Direction 1 |
Rewrite the taxonomic classification entries given after the court excerpt below, substituting "taxon name" for "scientific name" and changing nothing else. Omit the pictures from your version.

= = =

Based on Claimant's testimony, the Referee made the following findings of fact:

1. The Claimant was last employed as a full-time Administrative Assistant with [Employer] earning approximately $27.00 per hour. The Claimant began employment on November 7, 2010, and [her] last day worked [was] on July 31, 2013.

2. Approximately one year prior to her last day of work, a new individual took over as the Claimant's supervisor and said individual began having issues with the Claimant's work performance.

3. Said issues continued and the Claimant was placed on a performance improvement plan on July 3, 2013.

4. The Claimant had discussed her concerns with her supervisor with the Employer previously.

5. Approximately two to three weeks prior to the Claimant's last day at work, the Claimant discussed her concerns regarding her supervisor's criticism with the human resources department.

6. An individual with the human resources department replied with statements such as, "Things are not looking good[,]" and "You are probably going to get fired."
7. The Claimant did not wish to have a termination on her record.

8. The human resources department offered the Claimant a financial package as part of a separation agreement.

9. On July 23, 2013, the Claimant signed the separation agreement agreeing that her employment would end on July 31, 2013.

10. There is no indication in the hearing record that the Claimant was facing an imminent discharge at the time of her accepting the separation agreement.

11. Following her separation[,] the Claimant established an application for Unemployment Compensation (UC) benefits effective August 4, 2013.

12. Upon establishing her application[,] the Claimant provided information to the UC Service Center that her separation was due to lack of work as she was unsure of how to classify her separation.

13. The Claimant filed for and received $568.00 in UC benefits for the compensable week ending August 17, 2013.
(FOF ¶¶ 1-13.)

The Referee reviewed the circumstances surrounding Claimant's separation, noting that "an employee [who] resigns to avoid certain discharge" will be treated as having been discharged, but that "an employee who resigns in order to avoid the chance of being fired" is treated as having voluntarily quit. (Referee Decision at 2 (internal quotation marks omitted).) The Referee concluded that, when Claimant entered into the separation agreement to end her employment, her concerns about her position with Employer were "merely speculative" because "the [HR Department's] representative's language did not have the immediacy and finality of a firing but merely raised the possible or probable likelihood of the Claimant being fired." (Referee Decision at 3 (internal quotation marks omitted).) Therefore, the Referee held that Claimant's separation had to be treated as voluntary and that a claimant's "uncertainty and speculation about the future existence of a job does not create necessitous and compelling cause for the voluntary termination of employment." (Referee Decision at 2 (internal quotation marks omitted).) Accordingly, the Referee found that Claimant did not have a necessitous and compelling reason for resigning from her position with Employer and was ineligible for UC benefits pursuant to Section 402(b) of the UC Law. (Referee Decision at 3.) Claimant appealed to the Board. The Board found that the Referee's Decision was proper, adopted and incorporated that Decision into its Order, and affirmed the Referee's order. (Board Order.) Claimant now petitions this Court for review.

= = =

Direction 2 |
Answer the following from the unemployment compensation excerpt above:
(a) What was the Claimant's approximate hourly pay?
(b) On what date was the Claimant placed on a performance improvement plan?
(c) How much in UC benefits did the Claimant receive, and for which compensable week?

Task input |

= = =

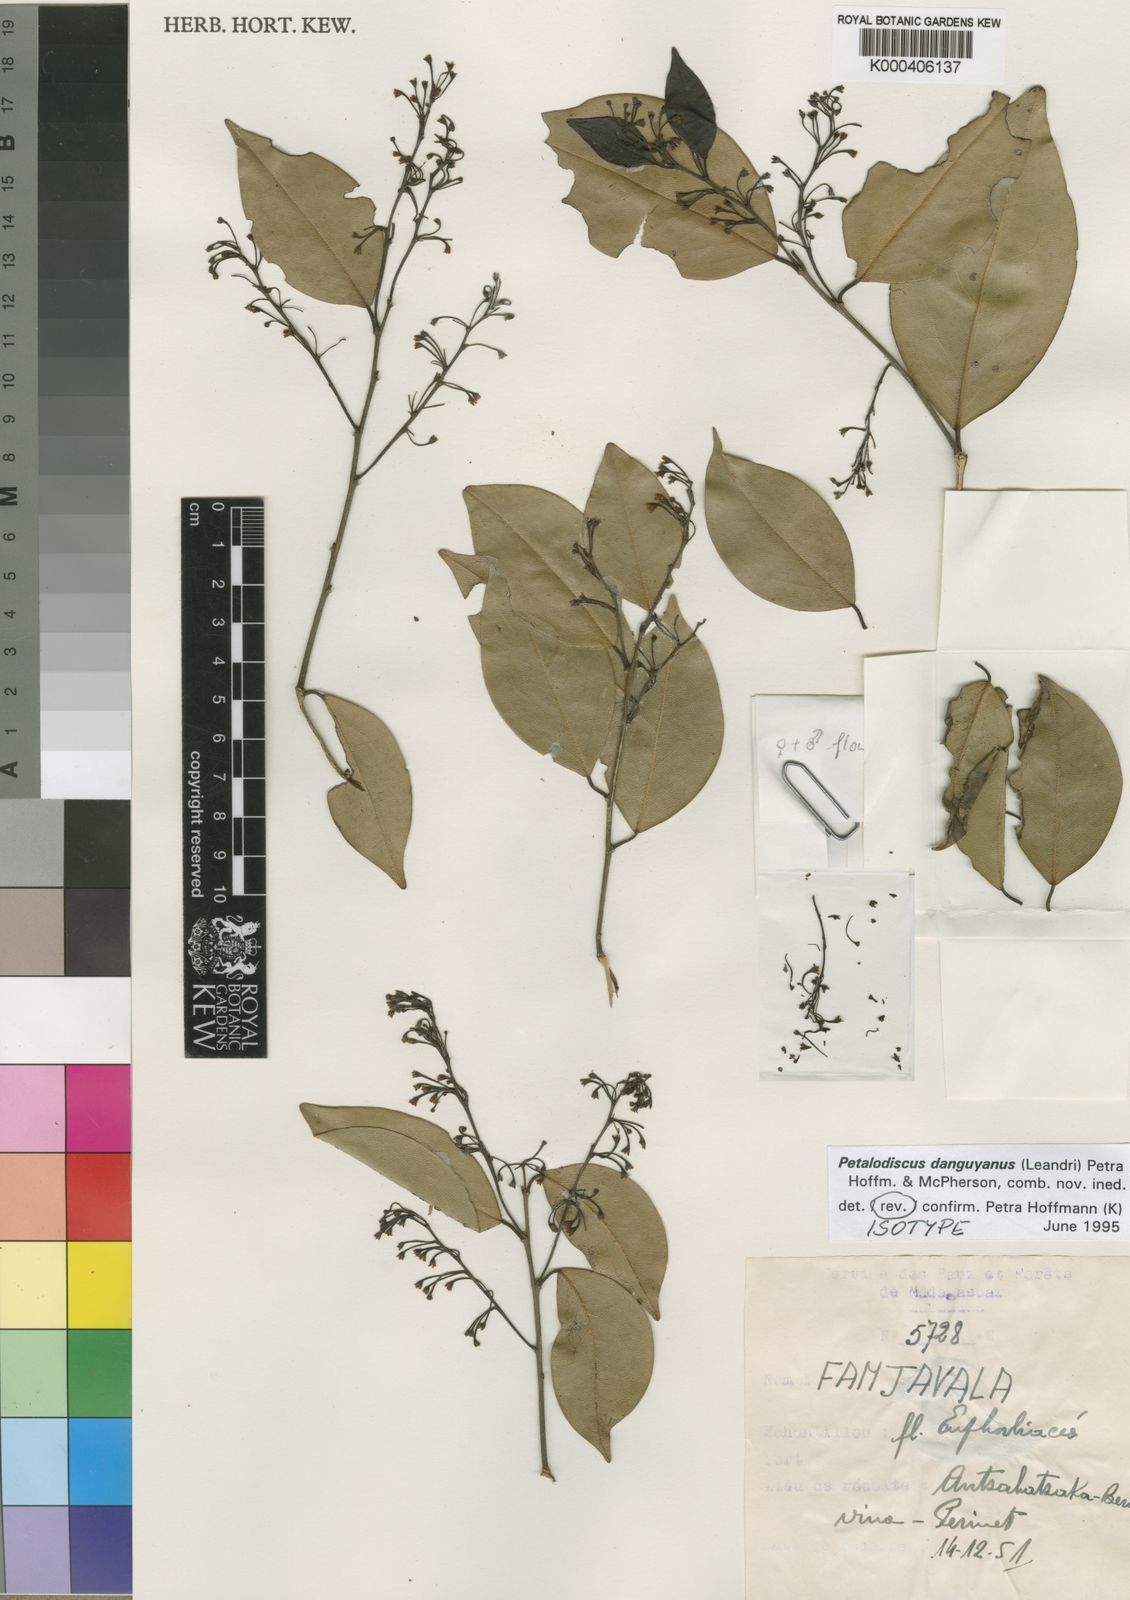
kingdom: Plantae
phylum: Tracheophyta
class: Magnoliopsida
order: Malpighiales
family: Phyllanthaceae
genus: Wielandia
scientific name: Wielandia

= = =

Exercise response 1 |
kingdom: Plantae
phylum: Tracheophyta
class: Magnoliopsida
order: Malpighiales
family: Phyllanthaceae
genus: Wielandia
taxon name: Wielandia

Exercise response 2 |
(a) Approximately $27.00 per hour.
(b) July 3, 2013.
(c) $568.00, for the compensable week ending August 17, 2013.